How to complete this task –
The answer must restate the listing word for word, without its images.

Stored data –
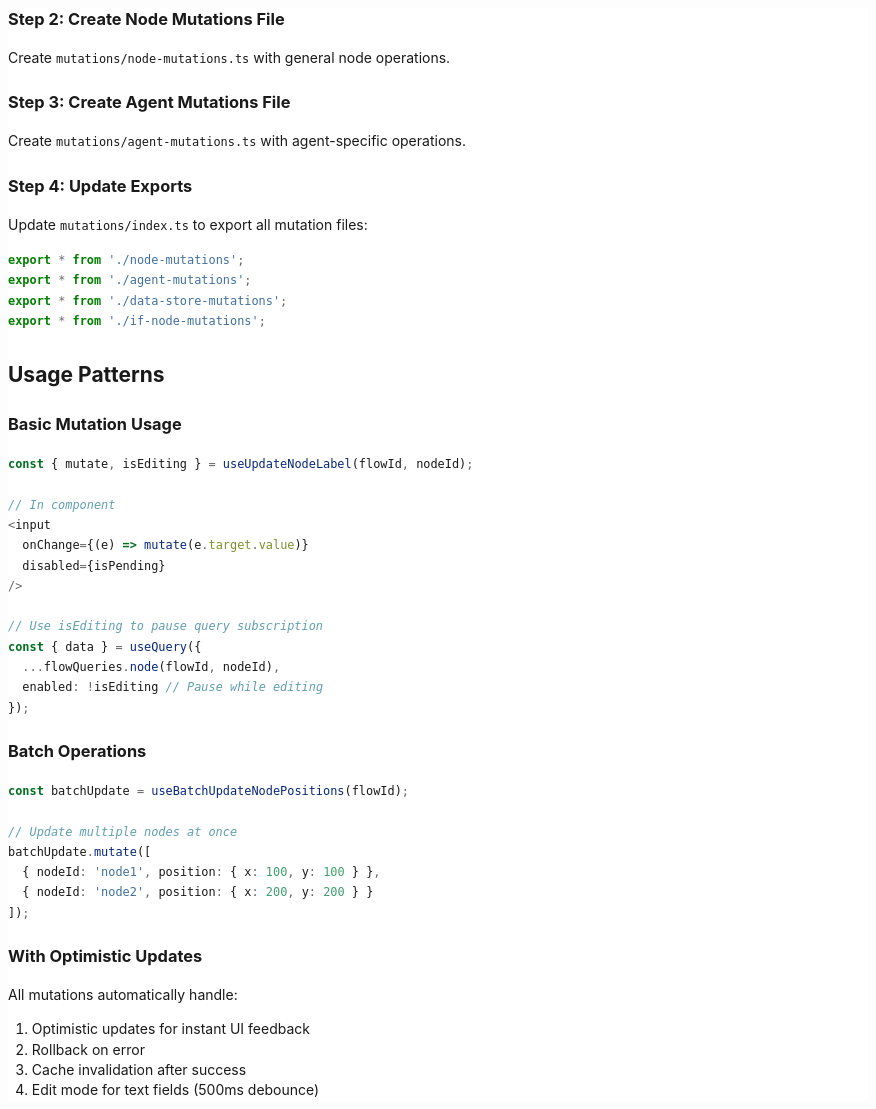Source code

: ### Step 2: Create Node Mutations File
Create `mutations/node-mutations.ts` with general node operations.

### Step 3: Create Agent Mutations File
Create `mutations/agent-mutations.ts` with agent-specific operations.

### Step 4: Update Exports
Update `mutations/index.ts` to export all mutation files:

```typescript
export * from './node-mutations';
export * from './agent-mutations';
export * from './data-store-mutations';
export * from './if-node-mutations';
```

## Usage Patterns

### Basic Mutation Usage
```typescript
const { mutate, isEditing } = useUpdateNodeLabel(flowId, nodeId);

// In component
<input 
  onChange={(e) => mutate(e.target.value)}
  disabled={isPending}
/>

// Use isEditing to pause query subscription
const { data } = useQuery({
  ...flowQueries.node(flowId, nodeId),
  enabled: !isEditing // Pause while editing
});
```

### Batch Operations
```typescript
const batchUpdate = useBatchUpdateNodePositions(flowId);

// Update multiple nodes at once
batchUpdate.mutate([
  { nodeId: 'node1', position: { x: 100, y: 100 } },
  { nodeId: 'node2', position: { x: 200, y: 200 } }
]);
```

### With Optimistic Updates
All mutations automatically handle:
1. Optimistic updates for instant UI feedback
2. Rollback on error
3. Cache invalidation after success
4. Edit mode for text fields (500ms debounce)
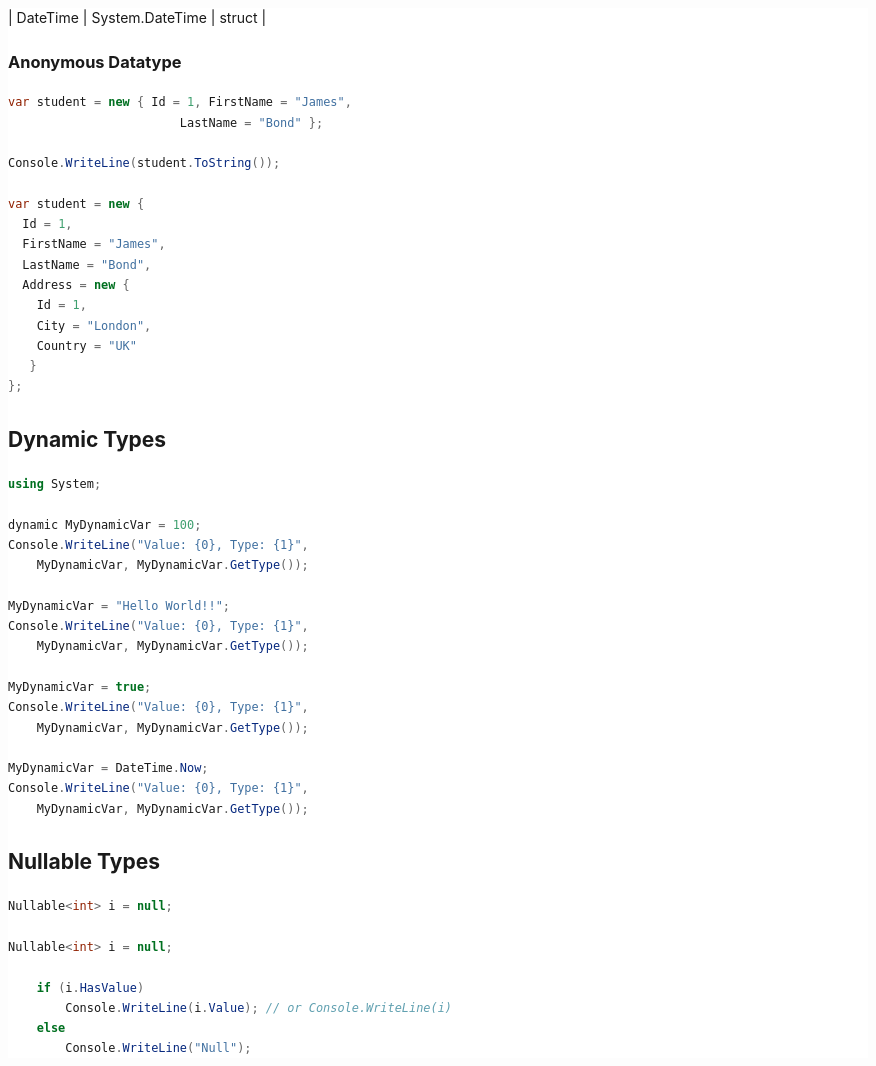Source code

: | DateTime | System.DateTime | struct |

### Anonymous Datatype

```csharp
var student = new { Id = 1, FirstName = "James",
                        LastName = "Bond" };

Console.WriteLine(student.ToString());

var student = new { 
  Id = 1, 
  FirstName = "James", 
  LastName = "Bond",
  Address = new { 
    Id = 1, 
    City = "London", 
    Country = "UK" 
   }
};
```

## Dynamic Types

```csharp
using System;

dynamic MyDynamicVar = 100;
Console.WriteLine("Value: {0}, Type: {1}", 
    MyDynamicVar, MyDynamicVar.GetType());

MyDynamicVar = "Hello World!!";
Console.WriteLine("Value: {0}, Type: {1}", 
    MyDynamicVar, MyDynamicVar.GetType());

MyDynamicVar = true;
Console.WriteLine("Value: {0}, Type: {1}", 
    MyDynamicVar, MyDynamicVar.GetType());

MyDynamicVar = DateTime.Now;
Console.WriteLine("Value: {0}, Type: {1}", 
    MyDynamicVar, MyDynamicVar.GetType());
```

## Nullable Types

```csharp
Nullable<int> i = null;

Nullable<int> i = null;

    if (i.HasValue)
        Console.WriteLine(i.Value); // or Console.WriteLine(i)
    else
        Console.WriteLine("Null");
```
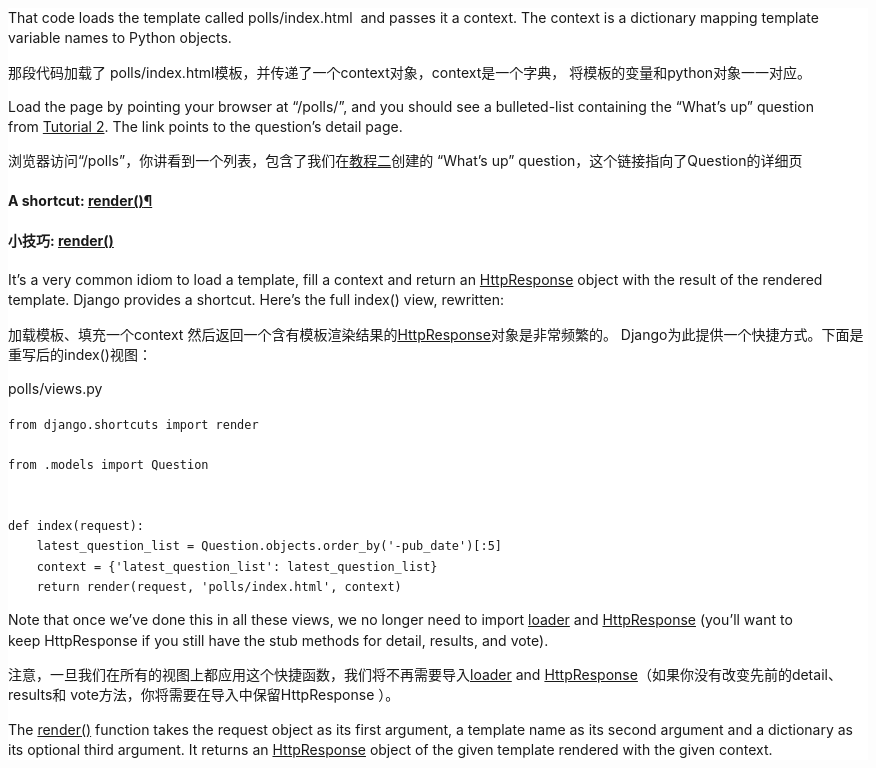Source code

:That code loads the template called polls/index.html
 and passes it a context. The context is a dictionary mapping template variable names to Python objects.

那段代码加载了 polls/index.html模板，并传递了一个context对象，context是一个字典， 将模板的变量和python对象一一对应。

Load the page by pointing your browser at “/polls/”, and you should see a bulleted-list containing the “What’s up” question from [Tutorial 2](https://docs.djangoproject.com/en/1.10/intro/tutorial02/). The link points to the question’s detail page.

浏览器访问“/polls”，你讲看到一个列表，包含了我们在[教程二](https://run-noob.gitbooks.io/django1-10/content/%E6%96%B0%E6%89%8B%E5%85%A5%E9%97%A8/%E7%AC%AC%E4%BA%8C%E9%83%A8%E5%88%86%EF%BC%9Amodels%E5%92%8Cadmin.html)创建的 “What’s up” question，这个链接指向了Question的详细页

#### **A shortcut: [render()](https://docs.djangoproject.com/en/1.10/topics/http/shortcuts/#django.shortcuts.render)[¶](https://docs.djangoproject.com/en/1.10/intro/tutorial03/#a-shortcut-render)**

#### **小技巧: [render()](https://docs.djangoproject.com/en/1.10/topics/http/shortcuts/#django.shortcuts.render)**
It’s a very common idiom to load a template, fill a context and return an [HttpResponse](https://docs.djangoproject.com/en/1.10/ref/request-response/#django.http.HttpResponse) object with the result of the rendered template. Django provides a shortcut. Here’s the full index() view, rewritten:

加载模板、填充一个context 然后返回一个含有模板渲染结果的[HttpResponse](https://docs.djangoproject.com/en/1.10/ref/request-response/#django.http.HttpResponse)对象是非常频繁的。
Django为此提供一个快捷方式。下面是重写后的index()视图：

polls/views.py
```
from django.shortcuts import render

from .models import Question


def index(request):
    latest_question_list = Question.objects.order_by('-pub_date')[:5]
    context = {'latest_question_list': latest_question_list}
    return render(request, 'polls/index.html', context)
```

Note that once we’ve done this in all these views, we no longer need to import [loader](https://docs.djangoproject.com/en/1.10/topics/templates/#module-django.template.loader) and [HttpResponse](https://docs.djangoproject.com/en/1.10/ref/request-response/#django.http.HttpResponse) (you’ll want to keep HttpResponse if you still have the stub methods for detail, results, and vote).

注意，一旦我们在所有的视图上都应用这个快捷函数，我们将不再需要导入[loader](https://docs.djangoproject.com/en/1.10/topics/templates/#module-django.template.loader) and [HttpResponse](https://docs.djangoproject.com/en/1.10/ref/request-response/#django.http.HttpResponse)（如果你没有改变先前的detail、results和 vote方法，你将需要在导入中保留HttpResponse
）。

The [render()](https://docs.djangoproject.com/en/1.10/topics/http/shortcuts/#django.shortcuts.render) function takes the request object as its first argument, a template name as its second argument and a dictionary as its optional third argument. It returns an [HttpResponse](https://docs.djangoproject.com/en/1.10/ref/request-response/#django.http.HttpResponse) object of the given template rendered with the given context.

Solution to the exercise –
Source code

: ### Step 2: Create Node Mutations File
Create `mutations/node-mutations.ts` with general node operations.

### Step 3: Create Agent Mutations File
Create `mutations/agent-mutations.ts` with agent-specific operations.

### Step 4: Update Exports
Update `mutations/index.ts` to export all mutation files:

```typescript
export * from './node-mutations';
export * from './agent-mutations';
export * from './data-store-mutations';
export * from './if-node-mutations';
```

## Usage Patterns

### Basic Mutation Usage
```typescript
const { mutate, isEditing } = useUpdateNodeLabel(flowId, nodeId);

// In component
<input 
  onChange={(e) => mutate(e.target.value)}
  disabled={isPending}
/>

// Use isEditing to pause query subscription
const { data } = useQuery({
  ...flowQueries.node(flowId, nodeId),
  enabled: !isEditing // Pause while editing
});
```

### Batch Operations
```typescript
const batchUpdate = useBatchUpdateNodePositions(flowId);

// Update multiple nodes at once
batchUpdate.mutate([
  { nodeId: 'node1', position: { x: 100, y: 100 } },
  { nodeId: 'node2', position: { x: 200, y: 200 } }
]);
```

### With Optimistic Updates
All mutations automatically handle:
1. Optimistic updates for instant UI feedback
2. Rollback on error
3. Cache invalidation after success
4. Edit mode for text fields (500ms debounce)
Source code

: | DateTime | System.DateTime | struct |

### Anonymous Datatype

```csharp
var student = new { Id = 1, FirstName = "James",
                        LastName = "Bond" };

Console.WriteLine(student.ToString());

var student = new { 
  Id = 1, 
  FirstName = "James", 
  LastName = "Bond",
  Address = new { 
    Id = 1, 
    City = "London", 
    Country = "UK" 
   }
};
```

## Dynamic Types

```csharp
using System;

dynamic MyDynamicVar = 100;
Console.WriteLine("Value: {0}, Type: {1}", 
    MyDynamicVar, MyDynamicVar.GetType());

MyDynamicVar = "Hello World!!";
Console.WriteLine("Value: {0}, Type: {1}", 
    MyDynamicVar, MyDynamicVar.GetType());

MyDynamicVar = true;
Console.WriteLine("Value: {0}, Type: {1}", 
    MyDynamicVar, MyDynamicVar.GetType());

MyDynamicVar = DateTime.Now;
Console.WriteLine("Value: {0}, Type: {1}", 
    MyDynamicVar, MyDynamicVar.GetType());
```

## Nullable Types

```csharp
Nullable<int> i = null;

Nullable<int> i = null;

    if (i.HasValue)
        Console.WriteLine(i.Value); // or Console.WriteLine(i)
    else
        Console.WriteLine("Null");
```
Source code

:That code loads the template called polls/index.html
 and passes it a context. The context is a dictionary mapping template variable names to Python objects.

那段代码加载了 polls/index.html模板，并传递了一个context对象，context是一个字典， 将模板的变量和python对象一一对应。

Load the page by pointing your browser at “/polls/”, and you should see a bulleted-list containing the “What’s up” question from [Tutorial 2](https://docs.djangoproject.com/en/1.10/intro/tutorial02/). The link points to the question’s detail page.

浏览器访问“/polls”，你讲看到一个列表，包含了我们在[教程二](https://run-noob.gitbooks.io/django1-10/content/%E6%96%B0%E6%89%8B%E5%85%A5%E9%97%A8/%E7%AC%AC%E4%BA%8C%E9%83%A8%E5%88%86%EF%BC%9Amodels%E5%92%8Cadmin.html)创建的 “What’s up” question，这个链接指向了Question的详细页

#### **A shortcut: [render()](https://docs.djangoproject.com/en/1.10/topics/http/shortcuts/#django.shortcuts.render)[¶](https://docs.djangoproject.com/en/1.10/intro/tutorial03/#a-shortcut-render)**

#### **小技巧: [render()](https://docs.djangoproject.com/en/1.10/topics/http/shortcuts/#django.shortcuts.render)**
It’s a very common idiom to load a template, fill a context and return an [HttpResponse](https://docs.djangoproject.com/en/1.10/ref/request-response/#django.http.HttpResponse) object with the result of the rendered template. Django provides a shortcut. Here’s the full index() view, rewritten:

加载模板、填充一个context 然后返回一个含有模板渲染结果的[HttpResponse](https://docs.djangoproject.com/en/1.10/ref/request-response/#django.http.HttpResponse)对象是非常频繁的。
Django为此提供一个快捷方式。下面是重写后的index()视图：

polls/views.py
```
from django.shortcuts import render

from .models import Question


def index(request):
    latest_question_list = Question.objects.order_by('-pub_date')[:5]
    context = {'latest_question_list': latest_question_list}
    return render(request, 'polls/index.html', context)
```

Note that once we’ve done this in all these views, we no longer need to import [loader](https://docs.djangoproject.com/en/1.10/topics/templates/#module-django.template.loader) and [HttpResponse](https://docs.djangoproject.com/en/1.10/ref/request-response/#django.http.HttpResponse) (you’ll want to keep HttpResponse if you still have the stub methods for detail, results, and vote).

注意，一旦我们在所有的视图上都应用这个快捷函数，我们将不再需要导入[loader](https://docs.djangoproject.com/en/1.10/topics/templates/#module-django.template.loader) and [HttpResponse](https://docs.djangoproject.com/en/1.10/ref/request-response/#django.http.HttpResponse)（如果你没有改变先前的detail、results和 vote方法，你将需要在导入中保留HttpResponse
）。

The [render()](https://docs.djangoproject.com/en/1.10/topics/http/shortcuts/#django.shortcuts.render) function takes the request object as its first argument, a template name as its second argument and a dictionary as its optional third argument. It returns an [HttpResponse](https://docs.djangoproject.com/en/1.10/ref/request-response/#django.http.HttpResponse) object of the given template rendered with the given context.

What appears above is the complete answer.